Two and a half years ago, Europe’s Competition Commission held Microsoft’s monopolistic feet to the fire, forcing the company to offer its European Internet Explorer users the choice of using a non-IE browser.
As it turns out, some 28 million PCs were not offered any choice at all. Whoops.
Microsoft has confessed to an engineering error that kept Windows 7 users oblivious to there being any option other than Internet Explorer.
After users complained that they weren’t getting prompted to pick from IE, Chrome, Safari, Opera and Firefox as Microsoft had promised, the European Commission on Tuesday reopened its investigation into antitrust behaviors around browser bundling in Windows.
Microsoft was supposed to offer the browser-option screen when it issued the Windows 7 Service Pack 1 update at the beginning of 2011.
It reportedly did not, the European Commission said in a statement.
The Commission evidently isn’t taking Microsoft’s word for it when it comes to this failure being inadvertent.

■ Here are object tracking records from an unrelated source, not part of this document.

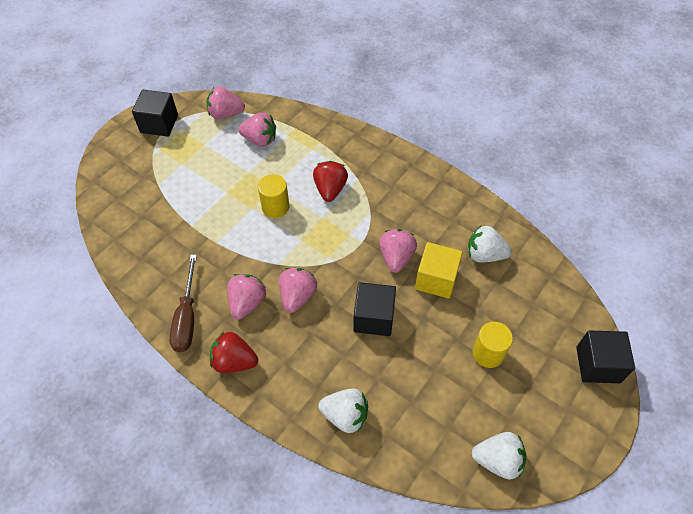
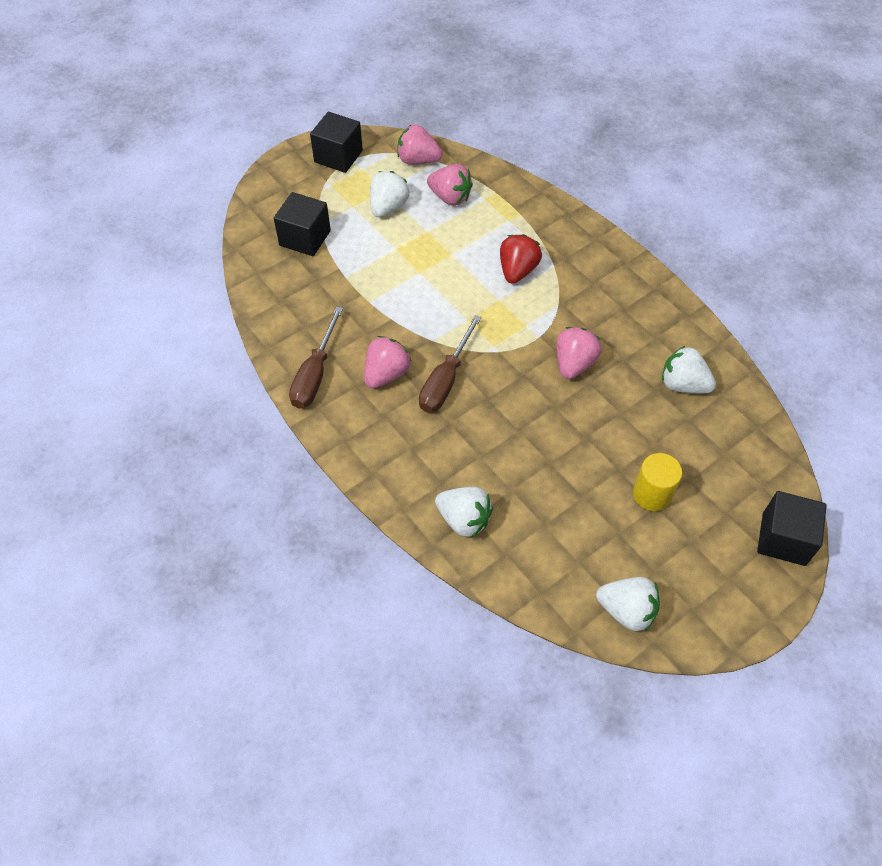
camera: 15 degrees right, 0 degrees up
(211, 158) = (388, 207): none -> white strawberry
(234, 361) = (355, 433): red strawberry -> none
(275, 207) = (447, 277): yellow cylinder -> none
(297, 296) = (445, 380): pink strawberry -> brown screwdriver
(374, 318) = (527, 424): black cube -> black cube (305, 238)
(436, 279) = (614, 399): yellow cube -> none

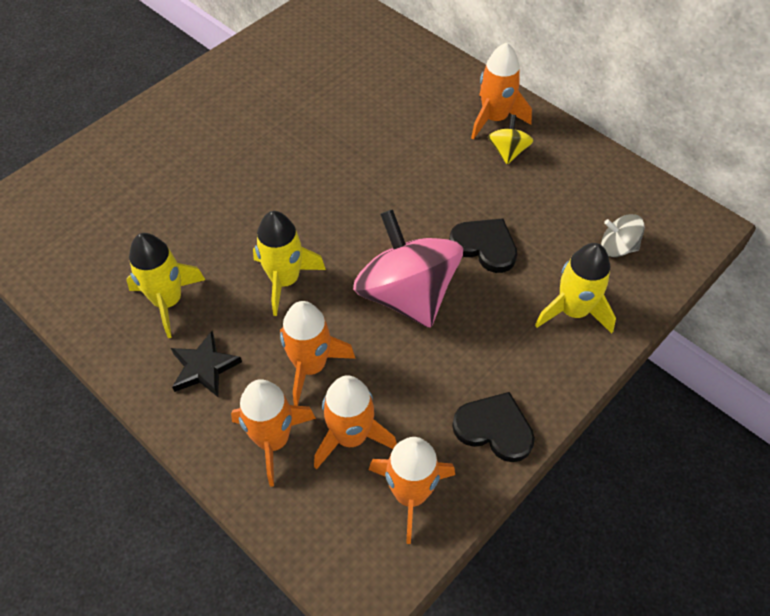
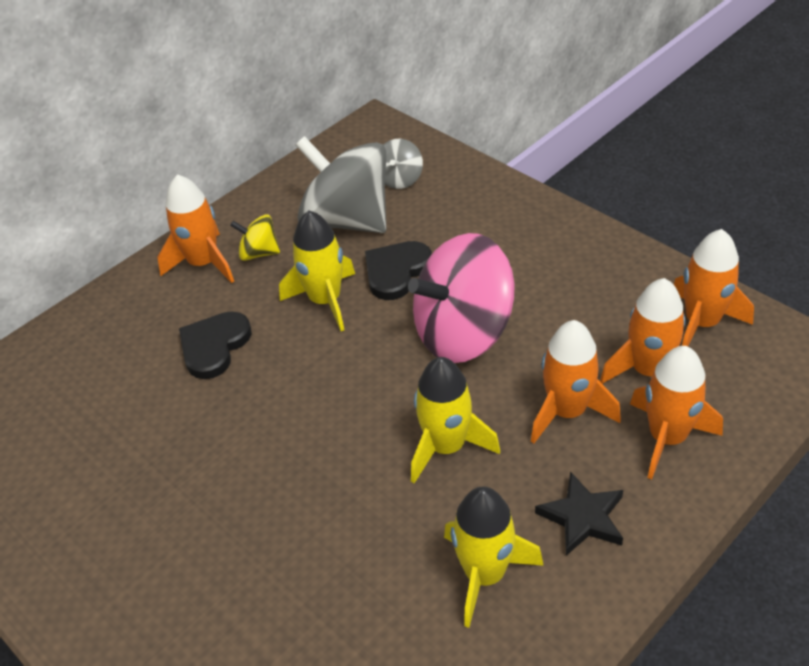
camera: 85 degrees left, 10 degrees down
(494, 428) = (619, 265): black heart -> black heart (214, 346)
(553, 209) = (347, 220): none -> grey spinning top
(573, 311) = (478, 211): yellow rocket -> yellow rocket (325, 300)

Here’s some choice words on the matter from Joaquín Almunia, Vice President of the Commission in charge of competition policy:
"We take compliance with our decisions very seriously. And I trusted the company's reports were accurate. But it seems that was not the case, so we have immediately taken action. If following our investigation, the infringement is confirmed, Microsoft should expect sanctions."

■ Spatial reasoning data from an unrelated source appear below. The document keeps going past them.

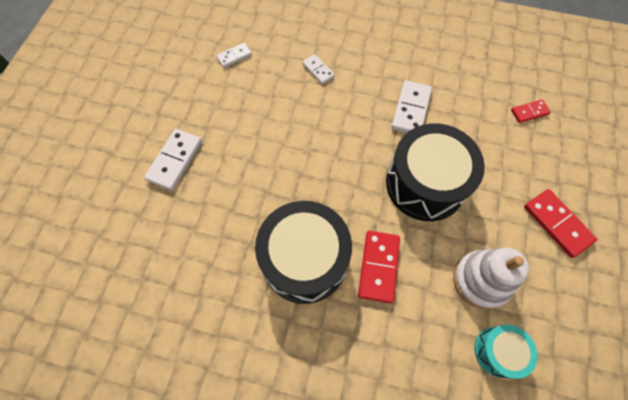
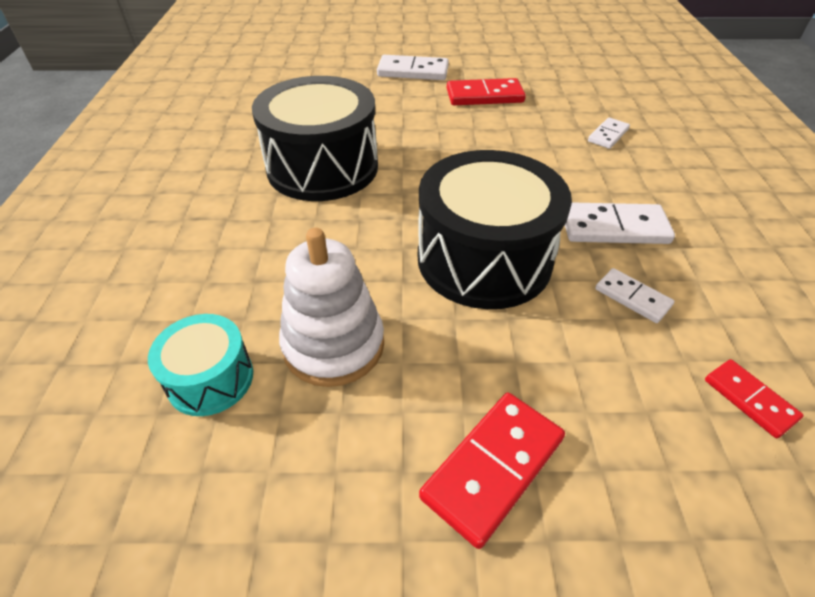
camera: 75 degrees right, 20 degrees down
(234, 56) = (573, 78): white domino -> white domino (632, 297)
(379, 267) = (329, 228): red domino -> red domino (484, 96)

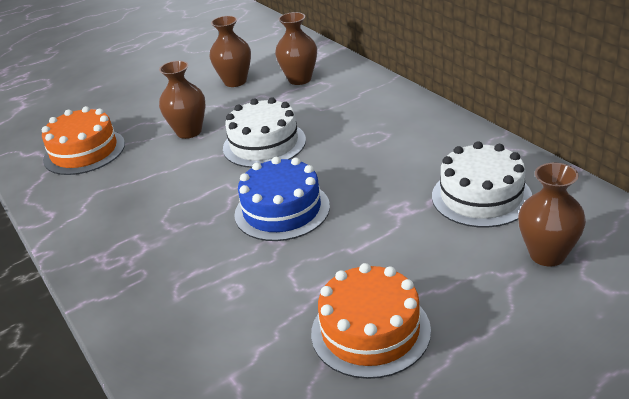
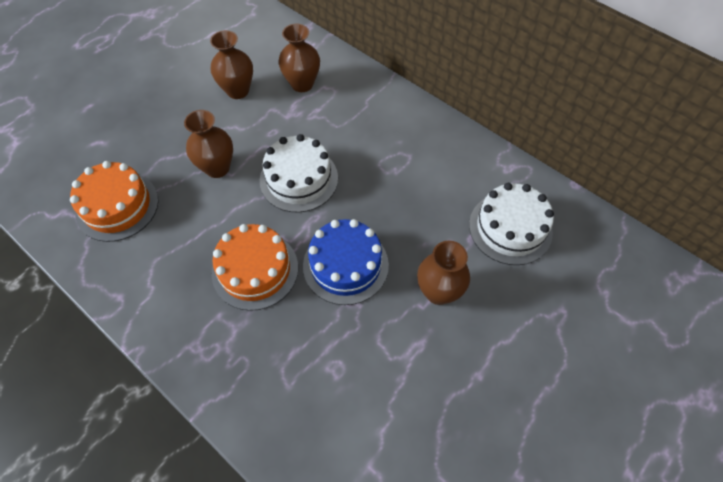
camera: 20 degrees left, 25 degrees up
(370, 331) = (466, 396): orange cake -> orange cake (255, 270)
(547, 255) = (578, 289): brown vase -> brown vase (438, 292)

How seriously does the EC take its decisions? How about 10% of Microsoft’s annual turnover serious? That’s what the EC says it could fine a company that it finds has breached legally binding commitments.
It’s unknown just what the EC deems to be Microsoft’s annual turnover (total revenue or profits).
But as The Next Web calculated, if one goes by current revenue rate, that sanction could total up to $7 billion.
Reuters reported that Microsoft is blaming a technical glitch for its failure to comply with the Commission’s orders.
Here’s Microsoft’s statement:
"Due to a technical error, we missed delivering the BCS (browser choice screen) software to PCs that came with the service pack 1 update to Windows 7. While we have taken immediate steps to remedy this problem, we deeply regret that this error occurred and we apologise for it."
Reuters reported that Microsoft says it’s now distributing software with the browser option and has offered to extend the compliance period for an additional 15 months.
Fingers crossed, Windows 7 users will soon be asked to choose which browser they would like to run from the following list (in no particular order):
If anything else shows up in the option list for Windows 7, there are two possible explanations: cybercrooks have hacked the browser choice window, or Microsoft goofed yet again.
Assuming Microsoft will get it right this time, keep it patched and updated, regardless of which browser you choose.